Your task is to copy every line of the entries that contains "ankle".

##### Supplied material

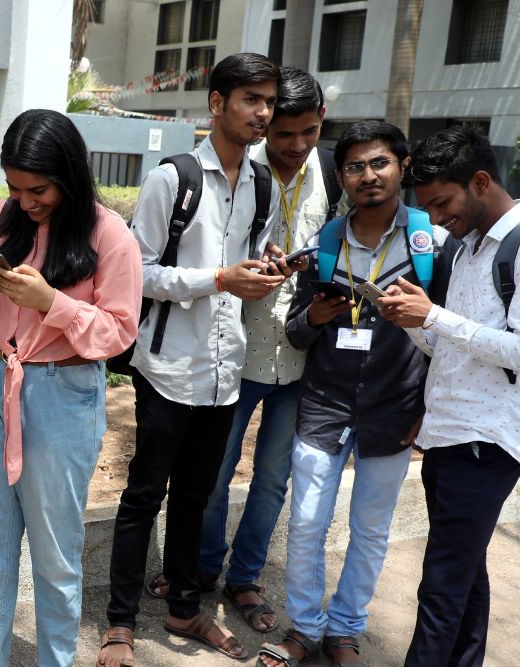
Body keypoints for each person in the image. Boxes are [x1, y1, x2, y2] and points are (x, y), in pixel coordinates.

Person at [98, 52, 290, 667]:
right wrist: (218, 278)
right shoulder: (172, 178)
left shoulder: (262, 183)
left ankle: (184, 608)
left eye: (269, 101)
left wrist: (265, 265)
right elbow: (138, 274)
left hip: (224, 368)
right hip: (167, 367)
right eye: (251, 100)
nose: (263, 112)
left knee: (197, 496)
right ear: (217, 104)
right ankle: (120, 622)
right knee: (144, 495)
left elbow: (247, 258)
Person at [377, 125, 520, 667]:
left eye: (442, 202)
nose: (437, 217)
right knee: (464, 575)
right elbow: (457, 346)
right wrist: (411, 319)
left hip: (486, 442)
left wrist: (436, 315)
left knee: (441, 585)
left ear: (481, 181)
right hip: (449, 433)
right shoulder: (467, 247)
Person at [257, 120, 455, 667]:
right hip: (324, 403)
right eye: (354, 167)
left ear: (402, 167)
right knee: (306, 520)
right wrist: (315, 317)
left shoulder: (433, 244)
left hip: (396, 407)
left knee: (371, 528)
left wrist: (428, 413)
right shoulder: (324, 242)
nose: (367, 175)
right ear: (341, 177)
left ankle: (345, 630)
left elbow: (451, 336)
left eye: (379, 163)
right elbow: (296, 331)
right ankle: (303, 628)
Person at [0, 109, 141, 667]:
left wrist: (51, 304)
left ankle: (55, 660)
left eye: (38, 189)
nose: (25, 201)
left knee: (56, 554)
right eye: (14, 187)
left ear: (69, 175)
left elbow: (119, 333)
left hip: (63, 391)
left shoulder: (109, 234)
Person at [193, 65, 342, 635]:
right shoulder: (238, 171)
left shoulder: (332, 176)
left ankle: (245, 578)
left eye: (309, 133)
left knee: (274, 477)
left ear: (320, 122)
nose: (298, 146)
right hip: (235, 353)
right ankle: (204, 571)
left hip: (303, 357)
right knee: (216, 471)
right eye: (285, 134)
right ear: (264, 123)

##########

- Your response
left ankle: (184, 608)
right ankle: (120, 622)
left ankle: (345, 630)
right ankle: (303, 628)
left ankle: (55, 660)
left ankle: (245, 578)
right ankle: (204, 571)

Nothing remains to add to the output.